Mercure does harken back to his Benedictions days with an up-tempo blues song of the road called “Missouri” (think of Dylan’s “She Belongs to Me”, only quicker) that shows off his acoustic guitar chops. As is befitting the theme of the album, the character in “Missouri” is content with the simple wish of returning to some place that speaks to a place called home in order to assuage his broke-down engine, his battered soul.

And yes, Mercure’s characters are all somewhat broken and battered, as is suited to an American folk record.

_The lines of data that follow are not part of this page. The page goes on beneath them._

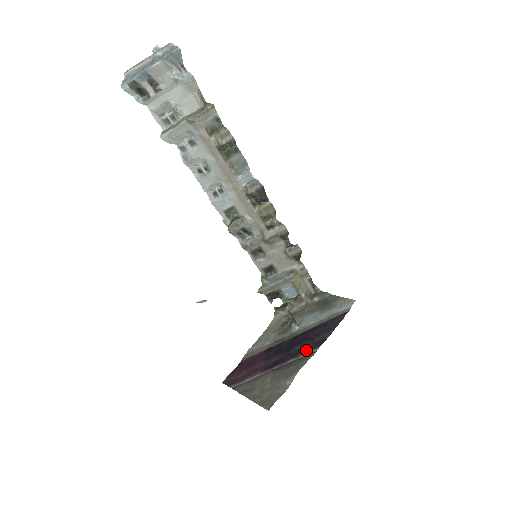
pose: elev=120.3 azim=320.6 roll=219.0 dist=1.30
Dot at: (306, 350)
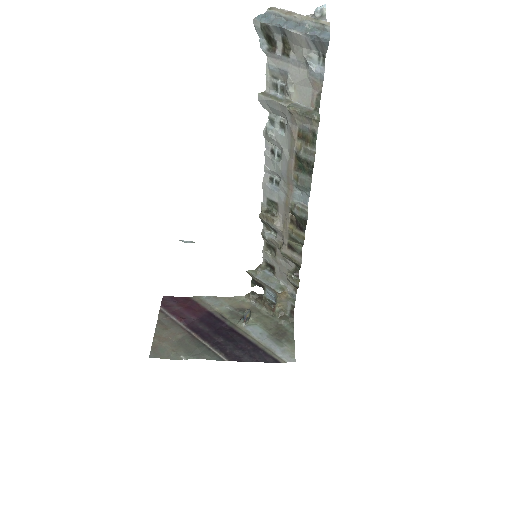
Dot at: (221, 350)
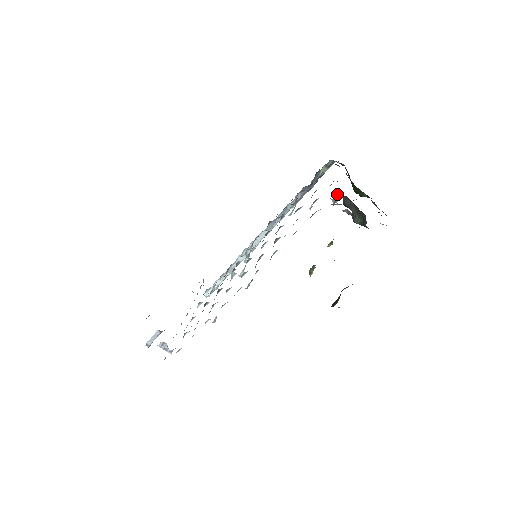
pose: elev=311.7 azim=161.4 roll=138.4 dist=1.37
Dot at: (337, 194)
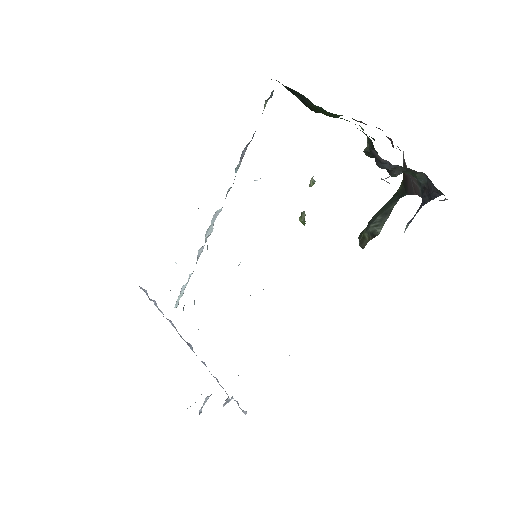
Dot at: occluded
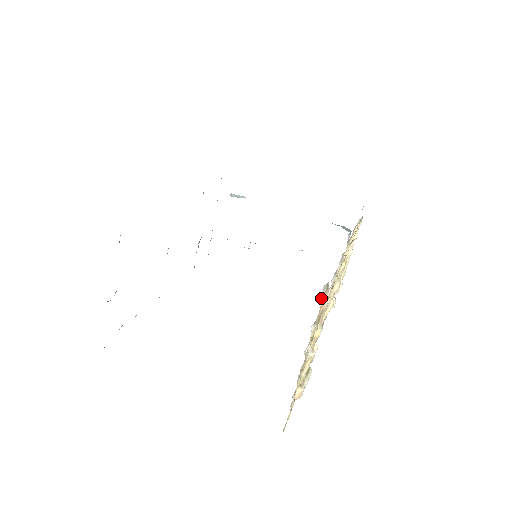
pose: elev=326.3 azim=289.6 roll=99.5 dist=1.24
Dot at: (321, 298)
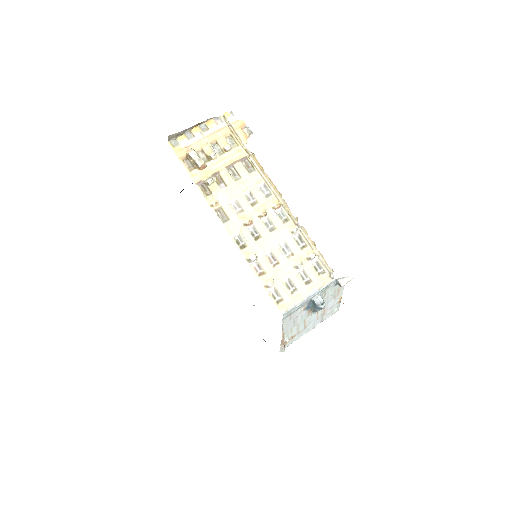
Dot at: (244, 131)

   “I think they’re defiant,” says Mercure of the characters who populate Kitchen Hymns. “I like narratives that are not where they belong when they begin, that travel somewhere during their course. These characters I think plough ahead, as broken as they are, or become broken. Resolution, for me, as the music and the lyrics are a unit, is always the business of the chord harmonies. They resolve back to their root notes or don’t, and I tell the story that way. It’s like the films of Ozu as compared to the films of Kurosawa: in Kurosawa’s films the tension is what move will the character make, in Ozu’s films the tension is whether to move at all. The resolution in a song like The Ashes or Heartbreak is Everywhere is granted--this is not experimental or very daring music, I will always resolve to the root note--the tension for me is in whether it will be revealed that there was any point in doing so. So I guess they possess both an awareness of mortality, and have some ennui. As Camus said of the French: ‘Should I kill myself, or have a cup of coffee?’ And I like broken people. I can relate to them.”

   And with the characters in Mercure’s debut, listeners – any listeners of any experience – will be able to relate to them. They have seen the patches in the fabric of life and may have been roughed up a little bit; but they endure. And with the melodies given us by Mercure, it’s a bonus that you can tap your feet along with them, too.

   Kitchen Hymns will be available wherever Mercure will be playing: At the official release party on 10/12 at The Mediator Stage in Providence, and seven days later at the Brooklyn Coffee and Tea House in Providence. The digital version of Kitchen Hymns will be available at gwmercure.bandcamp.com starting 10/15.